LE MÊME.

«Rome, ce samedi 29 novembre 1828.

«Ce M. de Ganay me joue un bien mauvais tour; toujours partant de Paris et ne partant point, les courriers arrivent et se succèdent sans lettres de vous; car je suppose que toutes vos lettres sont entre les mains de M. de Ganay. Dieu veuille qu'il arrive ces jours-ci! Depuis jeudi que j'ai mis pour vous ma dernière lettre à la poste, j'ai bien souffert de mon rhumatisme. Rien de nouveau entre jeudi et samedi; car vous dire combien je suis triste loin de vous, n'est pas chose nouvelle. J'attends tous vos détails sur Moïse. J'ai vu hier au soir Mme Salvage; c'est une très-bonne femme. Demain tout le corps diplomatique dîne chez moi; le 9 du mois prochain, j'ai mon ricevimento. Voilà où j'en suis. Le printemps viendra me consoler. Je vous verrai, et toutes les peines seront oubliées! À lundi; je ne puis plus écrire, ayant un grand mal de tête que je vais aller promener, pour le dissiper, si je puis, le long du Tibre. À lundi et à toujours!»

LE MÊME.

«Rome, le mardi 2 décembre 1828.

«Voilà enfin M. de Ganay, il m'apporte trois lettres de vous; l'une du 11, l'autre du 18, la troisième du 21 novembre. Je vous remercie mille fois. Soyez bien tranquille sur mes sentiments pour vous, rien ne peut les arracher de mon coeur, ils dureront autant que ma vie. Je ne vous parlerai plus de ma vieillesse; je vous trouverai jeune à cent ans.
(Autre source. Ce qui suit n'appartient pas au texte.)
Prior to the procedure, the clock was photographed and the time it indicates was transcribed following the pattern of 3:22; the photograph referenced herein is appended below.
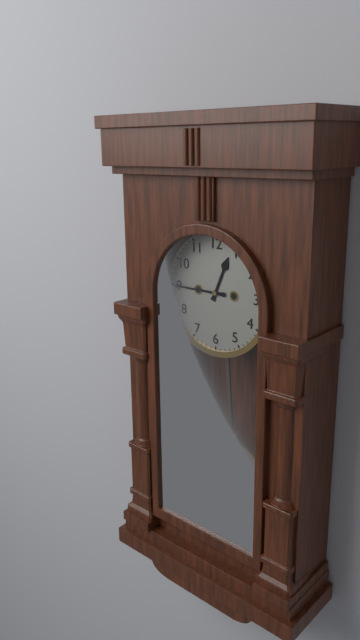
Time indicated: 12:45
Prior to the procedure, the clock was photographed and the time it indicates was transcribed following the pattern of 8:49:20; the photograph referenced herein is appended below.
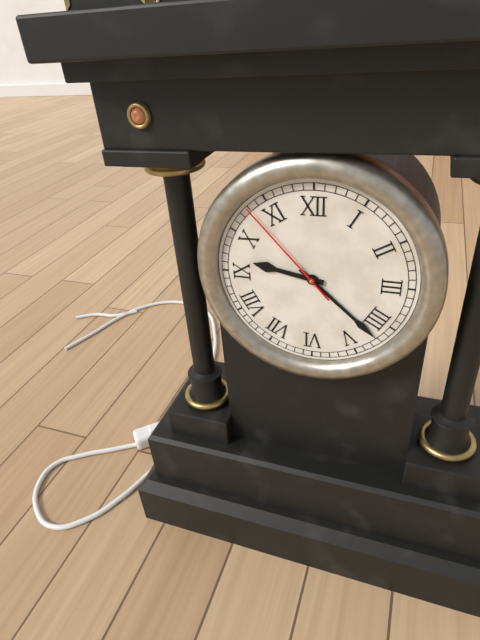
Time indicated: 9:22:53
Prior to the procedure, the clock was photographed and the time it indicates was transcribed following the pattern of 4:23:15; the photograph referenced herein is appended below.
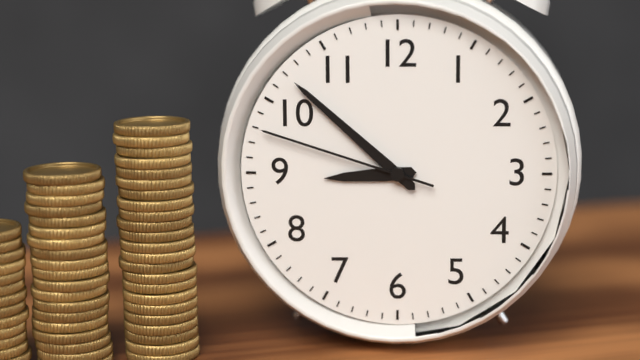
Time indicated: 8:52:48
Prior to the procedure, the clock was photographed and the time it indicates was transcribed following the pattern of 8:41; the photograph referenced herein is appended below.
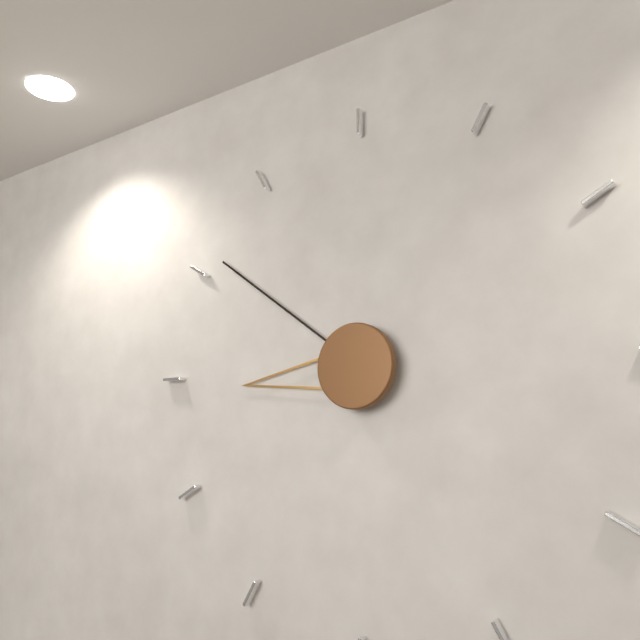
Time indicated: 8:51
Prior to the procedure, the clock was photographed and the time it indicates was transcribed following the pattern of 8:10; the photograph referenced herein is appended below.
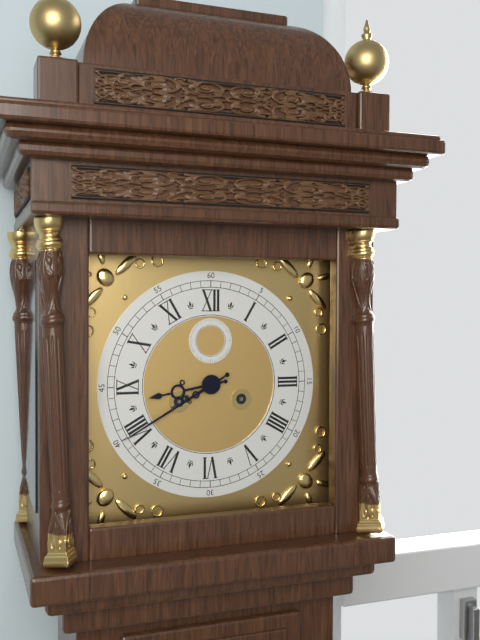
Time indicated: 8:40
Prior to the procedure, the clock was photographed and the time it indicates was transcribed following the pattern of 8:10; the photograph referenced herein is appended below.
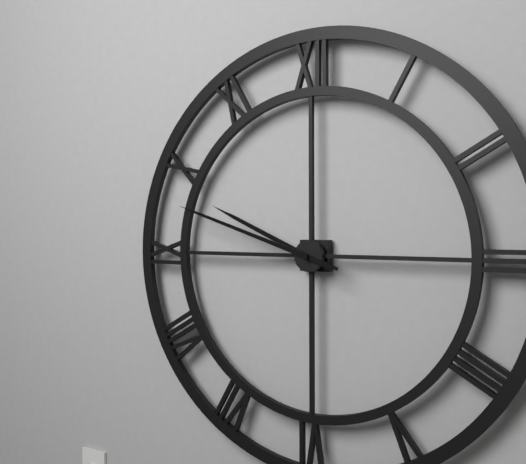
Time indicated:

«Laissez dire les amis au sujet de Moïse. Bertin m'écrit aussi à ce sujet; ce qui l'inquiète, lui, c'est la médiocrité des acteurs. Ce qui anime Mme d'Ag., c'est une certaine antipathie des succès arrivés ou à craindre qui lui est naturelle. Laissons faire le temps. Il faut accomplir son sort; il faut que Moïse soit joué. S'il tombe, peu m'importe; s'il réussit en dépit de tous les obstacles, une couronne va bien, et l'on se range du côté du pouvoir. Fermez donc l'oreille à tous ces bruits, ou plutôt ne les écoutez pas. Ayez le même courage que moi.

«On m'écrit de Paris mille rabâchages de ministère; je ne veux plus entendre parler de tout cela; je ne veux plus rien que mourir auprès de vous à Rome ou à l'Infirmerie. Je ne prends donc à rien de ce qu'on me dit. Je n'ai qu'un moment pour mettre cette lettre à la poste avant le départ du courrier. Jeudi je reviendrai sur vos lettres. C'est aujourd'hui un simple accusé de réception. Je suis inébranlable sur Moïse: allez en avant, et n'écoutez rien.

«Quel désastre dans cette pauvre infirmerie! À vous, à vous.

«Dites, je vous prie, à M. de Barante, que je lui répondrai (il m'écrit), et remerciez-le de son obligeante mention à l'Académie.